Tracing Body Parts in Five Dolls for an August Moon

The violence of the gaze in a tangled web of body parts.

You know the setup: secluded house, big party, sex, drugs, and rock and roll, until people start dying and everybody wants to know who the murderer is. Five Dolls for an August Moon is essentially a proto-slasher (the primary difference being we only rarely see the actual murders themselves) which feels as if Bava is testing out the coordinates for Bay of Blood.

The plot isn’t exactly riveting (the scenes of the men trying to buy the professor's Super MacGuffin Formula are a little draggy), but I actually ended up liking this one quite a lot in spite of its lackluster plotting and overabundant exposition. Bava is an incredibly stylish director, from his camera moves to his soundtrack choices to his off-beat sense of humor, and here he seems to be creating the cinematic space for future directors like Quentin Tarantino to be as joyfully exuberant about their own perverted violence.

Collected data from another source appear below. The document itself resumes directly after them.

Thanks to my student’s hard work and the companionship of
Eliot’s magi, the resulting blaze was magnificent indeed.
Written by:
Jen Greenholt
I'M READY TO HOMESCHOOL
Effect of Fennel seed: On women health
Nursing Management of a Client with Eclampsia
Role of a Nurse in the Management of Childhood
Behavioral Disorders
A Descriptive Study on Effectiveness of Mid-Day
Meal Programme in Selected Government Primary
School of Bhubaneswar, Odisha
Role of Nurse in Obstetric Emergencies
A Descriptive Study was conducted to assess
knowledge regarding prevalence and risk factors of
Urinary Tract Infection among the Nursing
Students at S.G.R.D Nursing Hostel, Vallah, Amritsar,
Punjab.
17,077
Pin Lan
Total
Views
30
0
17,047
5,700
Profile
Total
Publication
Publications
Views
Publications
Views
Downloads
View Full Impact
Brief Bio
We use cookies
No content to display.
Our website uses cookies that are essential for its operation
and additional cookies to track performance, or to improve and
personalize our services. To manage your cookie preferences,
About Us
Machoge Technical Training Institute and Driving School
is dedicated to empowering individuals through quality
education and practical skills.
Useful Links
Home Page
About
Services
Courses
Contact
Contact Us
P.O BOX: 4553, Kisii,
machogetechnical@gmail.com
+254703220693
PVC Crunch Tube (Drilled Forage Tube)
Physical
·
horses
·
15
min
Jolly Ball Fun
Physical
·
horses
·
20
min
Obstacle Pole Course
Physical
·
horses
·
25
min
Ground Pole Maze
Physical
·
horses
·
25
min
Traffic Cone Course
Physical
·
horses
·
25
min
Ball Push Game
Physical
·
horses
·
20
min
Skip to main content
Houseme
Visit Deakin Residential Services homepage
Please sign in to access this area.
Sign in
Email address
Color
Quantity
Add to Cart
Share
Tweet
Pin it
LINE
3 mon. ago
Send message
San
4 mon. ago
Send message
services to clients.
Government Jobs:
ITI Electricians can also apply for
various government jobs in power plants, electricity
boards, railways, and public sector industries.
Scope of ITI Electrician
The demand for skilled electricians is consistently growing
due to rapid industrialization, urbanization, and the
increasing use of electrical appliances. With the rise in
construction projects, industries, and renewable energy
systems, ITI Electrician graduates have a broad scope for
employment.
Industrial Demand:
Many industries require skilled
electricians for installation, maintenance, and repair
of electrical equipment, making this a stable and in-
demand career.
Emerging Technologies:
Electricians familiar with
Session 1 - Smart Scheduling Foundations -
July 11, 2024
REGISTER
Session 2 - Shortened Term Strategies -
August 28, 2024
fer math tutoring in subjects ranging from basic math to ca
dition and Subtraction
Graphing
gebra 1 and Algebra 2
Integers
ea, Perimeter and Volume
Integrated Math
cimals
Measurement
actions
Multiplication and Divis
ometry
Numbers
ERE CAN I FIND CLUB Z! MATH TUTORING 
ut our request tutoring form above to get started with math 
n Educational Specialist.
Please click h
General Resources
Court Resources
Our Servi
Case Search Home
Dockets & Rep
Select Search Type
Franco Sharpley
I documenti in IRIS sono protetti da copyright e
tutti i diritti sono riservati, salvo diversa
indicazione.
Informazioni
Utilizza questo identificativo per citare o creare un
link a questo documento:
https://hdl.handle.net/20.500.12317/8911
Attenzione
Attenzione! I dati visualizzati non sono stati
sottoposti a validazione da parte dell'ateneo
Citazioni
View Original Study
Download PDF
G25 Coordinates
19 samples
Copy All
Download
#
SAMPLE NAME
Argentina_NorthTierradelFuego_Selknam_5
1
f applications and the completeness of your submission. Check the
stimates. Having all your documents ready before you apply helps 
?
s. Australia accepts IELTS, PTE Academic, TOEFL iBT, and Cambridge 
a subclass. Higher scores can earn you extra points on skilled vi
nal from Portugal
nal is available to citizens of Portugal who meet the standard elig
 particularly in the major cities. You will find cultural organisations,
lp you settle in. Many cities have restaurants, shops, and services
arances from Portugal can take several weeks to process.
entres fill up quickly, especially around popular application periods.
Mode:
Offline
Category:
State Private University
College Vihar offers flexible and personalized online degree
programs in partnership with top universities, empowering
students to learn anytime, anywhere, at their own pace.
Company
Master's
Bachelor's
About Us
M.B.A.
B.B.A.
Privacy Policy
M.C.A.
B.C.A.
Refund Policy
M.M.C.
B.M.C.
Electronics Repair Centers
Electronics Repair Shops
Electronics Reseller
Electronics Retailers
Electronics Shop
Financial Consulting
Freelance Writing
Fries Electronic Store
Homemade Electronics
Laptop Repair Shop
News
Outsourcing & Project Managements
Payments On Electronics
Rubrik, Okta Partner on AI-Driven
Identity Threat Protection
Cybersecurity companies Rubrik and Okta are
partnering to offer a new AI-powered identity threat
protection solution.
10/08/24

The standout for me is easily the cinematography (generally wide angle lenses with deep focus). Bava was a cinematographer before he became a director, and he often shot his movies himself. Five Dolls is an exception to this rule, but his work here with frequent collaborator Antonio Rinaldi still showcases his incredible visual sensibilities. In fact, he prefaces his entire story with an act of voyeurism, of pleasure in looking: a young woman looks through a window into the scene of a lively party (we then enter this scene, but the perspective in initially exterior, from the position of the voyeur).

The camera focuses on bodies and their relationship to each other (drawing a kind of symbolic network between them), often tracing limbs with highly choreographed pans or moving from one character to another with elaborate tracks. In the opening party sequence there’s a fascinating moment where each character shares another’s gaze with extreme close ups of one pair of eyes and methodical zooms in and out for perspective.


Some interesting themes are briefly touched upon (the corrupting influence of money, the conflation of love and death, romance and violence), but for the most part it’s a beautiful but slightly messy thriller. There’s also a lot of Bava’s personality here (e.g. the repeated cuts back to carcasses swaying in a meat locker to carnivalesque merry-go-round music), which I know can turn some viewers off, but personally I love it. Recommended with the caveat that if you don't like Italian horror this one's probably not going to be the exception.